I refer to my fellow men's group members as "wise guys" because being together often feels like being with a group of very wise therapists.  We deeply trust and love one another.  If I were to ever move away from Tucson, one of my greatest sorrows would be missing my men's group.  I feel deeply blessed to be a part of my men's group.

Here’s Don from Socorro, New Mexico

Like Tim, I have been active in men's groups for 3 decades. I still see myself, as do the men in the group, as part of the group in Tucson that Tim participates in, even though I moved from Tucson more than 9 years ago now. The men of that group go out of there way to schedule a meeting if they know that I will be in the area. I want to echo Tim's characterization of the men as "wise men." And to that I would add courageous men. We know enough of each others' stories to appreciate the challenges we have faced and the character it took and still takes to face those challenges. When dealing with some stressful event, I often turn to the internalized "wise and courageous men" of my group and ask what have they done or might do in response.

After leaving Tucson, I started a group in Las Cruces where I lived for four years, and have just had the first meeting of a group in Socorro, NM where I now live (two of us, initially). Here are a few thoughts about my experience to add to Tim's:

1. Talking to men about a "men's group" is tantamount to speaking in a foreign language. Men typically have not had experience in meeting with other men "just to talk and share."  While talking to a potential member recently, and trying to use his experience of hunting and fishing groups as a bridge, I said that a men's group is "like being with a group of good hunting and fishing buddies without the hunting and fishing, and without having to go anywhere to do it."
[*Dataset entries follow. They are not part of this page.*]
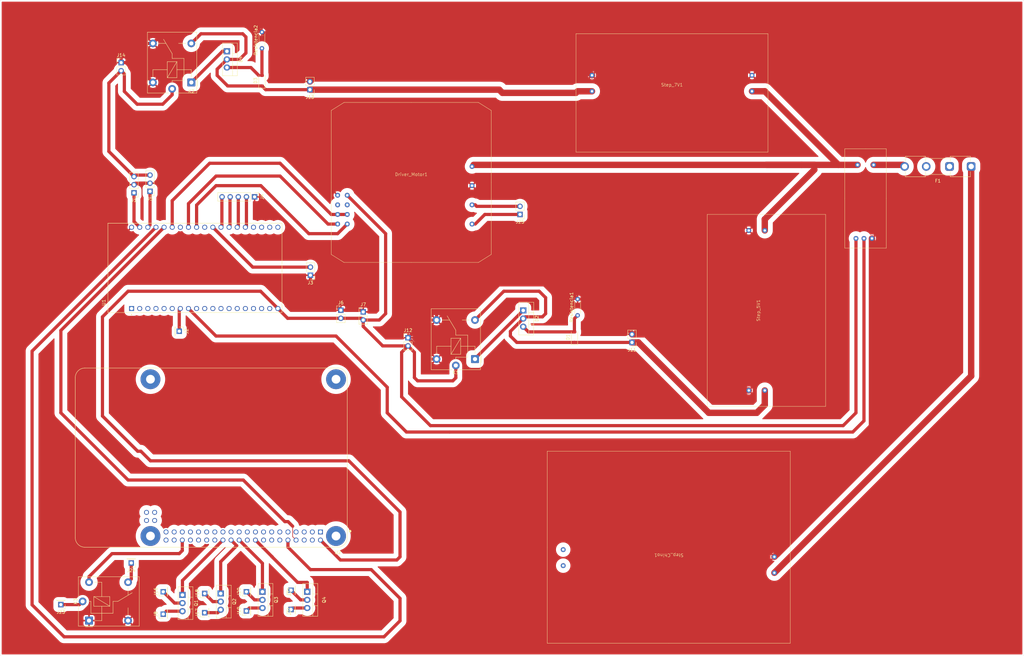
<source format=kicad_pcb>
(kicad_pcb
	(version 20240108)
	(generator "pcbnew")
	(generator_version "8.0")
	(general
		(thickness 1.6)
		(legacy_teardrops no)
	)
	(paper "A3")
	(layers
		(0 "F.Cu" signal)
		(31 "B.Cu" signal)
		(32 "B.Adhes" user "B.Adhesive")
		(33 "F.Adhes" user "F.Adhesive")
		(34 "B.Paste" user)
		(35 "F.Paste" user)
		(36 "B.SilkS" user "B.Silkscreen")
		(37 "F.SilkS" user "F.Silkscreen")
		(38 "B.Mask" user)
		(39 "F.Mask" user)
		(40 "Dwgs.User" user "User.Drawings")
		(41 "Cmts.User" user "User.Comments")
		(42 "Eco1.User" user "User.Eco1")
		(43 "Eco2.User" user "User.Eco2")
		(44 "Edge.Cuts" user)
		(45 "Margin" user)
		(46 "B.CrtYd" user "B.Courtyard")
		(47 "F.CrtYd" user "F.Courtyard")
		(48 "B.Fab" user)
		(49 "F.Fab" user)
		(50 "User.1" user)
		(51 "User.2" user)
		(52 "User.3" user)
		(53 "User.4" user)
		(54 "User.5" user)
		(55 "User.6" user)
		(56 "User.7" user)
		(57 "User.8" user)
		(58 "User.9" user)
	)
	(setup
		(pad_to_mask_clearance 0)
		(allow_soldermask_bridges_in_footprints no)
		(pcbplotparams
			(layerselection 0x00010fc_ffffffff)
			(plot_on_all_layers_selection 0x0000000_00000000)
			(disableapertmacros no)
			(usegerberextensions no)
			(usegerberattributes yes)
			(usegerberadvancedattributes yes)
			(creategerberjobfile yes)
			(dashed_line_dash_ratio 12.000000)
			(dashed_line_gap_ratio 3.000000)
			(svgprecision 4)
			(plotframeref no)
			(viasonmask no)
			(mode 1)
			(useauxorigin no)
			(hpglpennumber 1)
			(hpglpenspeed 20)
			(hpglpendiameter 15.000000)
			(pdf_front_fp_property_popups yes)
			(pdf_back_fp_property_popups yes)
			(dxfpolygonmode yes)
			(dxfimperialunits yes)
			(dxfusepcbnewfont yes)
			(psnegative no)
			(psa4output no)
			(plotreference yes)
			(plotvalue yes)
			(plotfptext yes)
			(plotinvisibletext no)
			(sketchpadsonfab no)
			(subtractmaskfromsilk no)
			(outputformat 1)
			(mirror no)
			(drillshape 1)
			(scaleselection 1)
			(outputdirectory "")
		)
	)
	(net 0 "")
	(net 1 "Net-(D1-K)")
	(net 2 "Net-(D1-A)")
	(net 3 "Net-(D2-K)")
	(net 4 "Net-(D3-A)")
	(net 5 "Net-(D4-K)")
	(net 6 "Servo2")
	(net 7 "GND")
	(net 8 "SensorGiro")
	(net 9 "Corriente")
	(net 10 "Acelerador")
	(net 11 "5V")
	(net 12 "Servo1")
	(net 13 "Rele2")
	(net 14 "Rele5")
	(net 15 "Rele3")
	(net 16 "Rele4")
	(net 17 "Rele1")
	(net 18 "Net-(J4-Pin_2)")
	(net 19 "unconnected-(U1-SD0-PadJ3-18)")
	(net 20 "unconnected-(U1-SENSOR_VP-PadJ2-3)")
	(net 21 "unconnected-(U1-IO35-PadJ2-6)")
	(net 22 "unconnected-(U1-3V3-PadJ2-1)")
	(net 23 "unconnected-(U1-SD1-PadJ3-17)")
	(net 24 "TX ESP")
	(net 25 "unconnected-(U1-IO34-PadJ2-5)")
	(net 26 "unconnected-(U1-IO5-PadJ3-10)")
	(net 27 "unconnected-(U1-SD3-PadJ2-17)")
	(net 28 "unconnected-(U1-IO13-PadJ2-15)")
	(net 29 "Net-(J4-Pin_3)")
	(net 30 "unconnected-(U1-CMD-PadJ2-18)")
	(net 31 "unconnected-(U1-CLK-PadJ3-19)")
	(net 32 "unconnected-(U1-SENSOR_VN-PadJ2-4)")
	(net 33 "RX ESP")
	(net 34 "unconnected-(U1-EN-PadJ2-2)")
	(net 35 "unconnected-(U1-SD2-PadJ2-16)")
	(net 36 "unconnected-(U1-IO15-PadJ3-16)")
	(net 37 "L_PWM")
	(net 38 "R_PWM")
	(net 39 "R_EN_L_EN")
	(net 40 "7V")
	(net 41 "Net-(J8-Pin_1)")
	(net 42 "Net-(J16-Pin_1)")
	(net 43 "Net-(J17-Pin_1)")
	(net 44 "Net-(J18-Pin_1)")
	(net 45 "Net-(J19-Pin_1)")
	(net 46 "Net-(J20-Pin_1)")
	(net 47 "Net-(J21-Pin_1)")
	(net 48 "Net-(J22-Pin_1)")
	(net 49 "Net-(J23-Pin_1)")
	(net 50 "Net-(J24-Pin_1)")
	(net 51 "Net-(D3-K)")
	(net 52 "Net-(Driver_Motor1-VIN_MOTOR_1)")
	(net 53 "unconnected-(Driver_Motor1-R_IS-Pad10)")
	(net 54 "Net-(Driver_Motor1-VIN)")
	(net 55 "unconnected-(Driver_Motor1-L_IS-Pad9)")
	(net 56 "Net-(Driver_Motor1-VIN_MOTOR_2)")
	(net 57 "unconnected-(Step_Chino1-Vin_--Pad2)")
	(net 58 "unconnected-(Step_Chino1-Vin_+-Pad1)")
	(net 59 "Net-(Sensor_Corriente1-Cable2)")
	(net 60 "Net-(J4-Pin_4)")
	(net 61 "Net-(J4-Pin_5)")
	(net 62 "unconnected-(U1-IO26-PadJ2-10)")
	(net 63 "unconnected-(U1-IO14-PadJ2-12)")
	(net 64 "unconnected-(U1-IO25-PadJ2-9)")
	(net 65 "unconnected-(U1-IO27-PadJ2-11)")
	(net 66 "Net-(Sensor_Corriente1-Cable1)")
	(net 67 "Net-(U2-3V3-Pad1)")
	(net 68 "unconnected-(U2-GPIO26-Pad37)")
	(net 69 "unconnected-(U2-GPIO20-Pad38)")
	(net 70 "unconnected-(U2-GPIO11{slash}SPI_SCLK-Pad23)")
	(net 71 "unconnected-(U2-GPIO10{slash}SPI_MOSI-Pad19)")
	(net 72 "unconnected-(U2-TR02-Pad44)")
	(net 73 "unconnected-(U2-TR03-Pad43)")
	(net 74 "unconnected-(U2-GPIO2{slash}SDA1-Pad3)")
	(net 75 "unconnected-(U2-GPIO3{slash}SCL1-Pad5)")
	(net 76 "unconnected-(U2-GPIO4{slash}GPIO_GCKL-Pad7)")
	(net 77 "unconnected-(U2-TR00-Pad42)")
	(net 78 "unconnected-(U2-GPIO18{slash}GPIO_GEN1-Pad12)")
	(net 79 "unconnected-(U2-GPIO9{slash}SPI_MISO-Pad21)")
	(net 80 "Net-(U2-SHIELD-PadS1)")
	(net 81 "unconnected-(U2-ID_SD-Pad27)")
	(net 82 "unconnected-(U2-GPIO27{slash}GPIO_GEN2-Pad13)")
	(net 83 "unconnected-(U2-GPIO19-Pad35)")
	(net 84 "unconnected-(U2-ID_SC-Pad28)")
	(net 85 "unconnected-(U2-TR01-Pad41)")
	(net 86 "unconnected-(U2-GPIO23{slash}GPIO_GEN4-Pad16)")
	(net 87 "unconnected-(U2-GPIO22{slash}GPIO_GEN3-Pad15)")
	(net 88 "unconnected-(U2-GPIO21-Pad40)")
	(net 89 "unconnected-(U2-GPIO17{slash}GPIO_GEN0-Pad11)")
	(net 90 "unconnected-(U2-GPIO13-Pad33)")
	(net 91 "unconnected-(U2-GPIO12-Pad32)")
	(net 92 "unconnected-(U2-GPIO5-Pad29)")
	(net 93 "unconnected-(U2-GPIO6-Pad31)")
	(net 94 "unconnected-(U1-IO17-PadJ3-11)")
	(footprint "Connector_PinHeader_2.54mm:PinHeader_1x02_P2.54mm_Vertical" (layer "F.Cu") (at 163.5 138.46))
	(footprint "Resistor_THT:R_Axial_DIN0204_L3.6mm_D1.6mm_P5.08mm_Horizontal" (layer "F.Cu") (at 230.5 139.54 90))
	(footprint "Connector_PinHeader_2.54mm:PinHeader_1x01_P2.54mm_Vertical" (layer "F.Cu") (at 106 144.5 -90))
	(footprint "Connector_PinHeader_2.54mm:PinHeader_1x01_P2.54mm_Vertical" (layer "F.Cu") (at 69 229.9325 180))
	(footprint "Connector_PinHeader_2.54mm:PinHeader_1x01_P2.54mm_Vertical" (layer "F.Cu") (at 140.945 225.46 90))
	(footprint "Relay_THT:Relay_SPDT_Finder_36.11" (layer "F.Cu") (at 198.4325 153.2 180))
	(footprint "Connector_PinHeader_2.54mm:PinHeader_1x02_P2.54mm_Vertical" (layer "F.Cu") (at 146.84 69 180))
	(footprint "Package_TO_SOT_THT:TO-220-3_Vertical" (layer "F.Cu") (at 120.895 57 -90))
	(footprint "Connector_PinHeader_2.54mm:PinHeader_1x01_P2.54mm_Vertical" (layer "F.Cu") (at 127 225.92 90))
	(footprint "Package_TO_SOT_THT:TO-220-3_Vertical" (layer "F.Cu") (at 146 225.92 -90))
	(footprint "Sensor_Corriente:Sensor_Corriente" (layer "F.Cu") (at 320.5 103 90))
	(footprint "Connector_PinHeader_2.54mm:PinHeader_1x01_P2.54mm_Vertical" (layer "F.Cu") (at 101 232.92 90))
	(footprint "XL4060_Footprint:XL4016" (layer "F.Cu") (at 260 70 180))
	(footprint "Connector_PinHeader_2.54mm:PinHeader_1x02_P2.54mm_Vertical" (layer "F.Cu") (at 87.84 60.54))
	(footprint "Huella_Rasp:MODULE_RASPBERRY_PI_4B_4GB" (layer "F.Cu") (at 116 184 180))
	(footprint "Connector_PinHeader_2.54mm:PinHeader_1x01_P2.54mm_Vertical" (layer "F.Cu") (at 127 231.92 90))
	(footprint "XL4060_Footprint:XL4016" (layer "F.Cu") (at 289.5 138 -90))
	(footprint "Package_TO_SOT_THT:TO-220-3_Vertical" (layer "F.Cu") (at 118.945 226.46 -90))
	(footprint "Fuse:Fuseholder_Clip-5x20mm_Eaton_1A5601-01_Inline_P20.80x6.76mm_D1.70mm_Horizontal" (layer "F.Cu") (at 353.5 93 180))
	(footprint "Step_Down_Chino:Step_Down_Chinp" (layer "F.Cu") (at 259 212))
	(footprint "Package_TO_SOT_THT:TO-220-3_Vertical" (layer "F.Cu") (at 107 226.92 -90))
	(footprint "Connector_PinHeader_2.54mm:PinHeader_1x01_P2.54mm_Vertical" (layer "F.Cu") (at 113.945 226.46 90))
	(footprint "Connector_PinHeader_2.54mm:PinHeader_1x01_P2.54mm_Vertical" (layer "F.Cu") (at 91 216.9325 180))
	(footprint "Connector_PinHeader_2.54mm:PinHeader_1x01_P2.54mm_Vertical" (layer "F.Cu") (at 101 225.92 90))
	(footprint "Huella ESP:MODULE_ESP32-DEVKITC-32D" (layer "F.Cu") (at 110.86 124.7 90))
	(footprint "Connector_PinHeader_2.54mm:PinHeader_1x02_P2.54mm_Vertical" (layer "F.Cu") (at 247.5 148 180))
	(footprint "Resistor_THT:R_Axial_DIN0204_L3.6mm_D1.6mm_P5.08mm_Horizontal" (layer "F.Cu") (at 131.84 56.08 90))
	(footprint "Connector_PinHeader_2.54mm:PinHeader_1x02_P2.54mm_Vertical" (layer "F.Cu") (at 147 127 180))
	(footprint "Connector_PinHeader_2.54mm:PinHeader_1x02_P2.54mm_Vertical" (layer "F.Cu") (at 156.5 137.92))
	(footprint "Relay_THT:Relay_SPDT_Finder_36.11" (layer "F.Cu") (at 77.8 234.9325 90))
	(footprint "Package_TO_SOT_THT:TO-220-3_Vertical"
		(layer "F.Cu")
		(uuid "cabe89d0-98da-4b6c-8f91-ee3d0d74ce2d")
		(at 132 225.92 -90)
		(descr "TO-220-3, Vertical, RM 2.54mm, see https://www.vishay.com/docs/66542/to-220-1.pdf")
		(tags "TO-220-3 Vertical RM 2.54mm")
		(property "Reference" "Q3"
			(at 2.54 -4.27 90)
			(layer "F.SilkS")
			(uuid "196c22fe-082a-44f3-89c7-8961391144e7")
			(effects
				(font
					(size 1 1)
					(thickness 0.15)
				)
			)
		)
		(property "Value" "IO27"
			(at 2.54 2.5 90)
			(layer "F.Fab")
			(uuid "89bf5e68-939d-4e1d-bc6f-aea8c1a34253")
			(effects
				(font
					(size 1 1)
					(thickness 0.15)
				)
			)
		)
		(property "Footprint" "Package_TO_SOT_THT:TO-220-3_Vertical"
			(at 0 0 -90)
			(unlocked yes)
			(layer "F.Fab")
			(hide yes)
			(uuid "c089cffc-b47e-48f9-91ad-9c79e18d0739")
			(effects
				(font
					(size 1.27 1.27)
					(thickness 0.15)
				)
			)
		)
		(property "Datasheet" "http://www.irf.com/product-info/datasheets/data/irlz44n.pdf"
			(at 0 0 -90)
			(unlocked yes)
			(layer "F.Fab")
			(hide yes)
			(uuid "ae7fd310-1683-4964
... [335733 chars truncated]
</source>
2. Homophobia is so much a part of men's culture that it tends to get activated if the hearer can't place men being with men in any known context, i.e. hunting, fishing and war. It is difficult to talk about the debt we all owe GLBTs for helping us know who we are, without the other person hearing us be anti-heterosexual. Especially if it is made known that the group is open to all men. Being homophobic is often the most significant barrier to someone joining a group, and the most important to grapple with in order to benefit from being a full member;

3. Men have a hard time understanding that intimacy is an experience of the self versus something that we do with our sexual partner(s) (in-to-me-see), and that we can experience intimacy with others and other things.  If the reluctant, potential group member could form his question about the "whys" of such a group it might sound like this, "Well, if it's not a therapy group then why do it? (And, I'm not interested/don't need therapy!)." It is important to acknowledge that the group is not for therapy, although it may be therapeutic. As men, we do not need to be fixed, and we are not looking for someone or something to fix us.

4. There is a wonderful poem about how men lose the benefits of sharing by not doing it. The poem contrasts how women unburden themselves by sharing. The poem concludes with something to the effect of "and men leave with the pain of no one knowing." I can't find it at the moment but will continue to look and send it along when I do.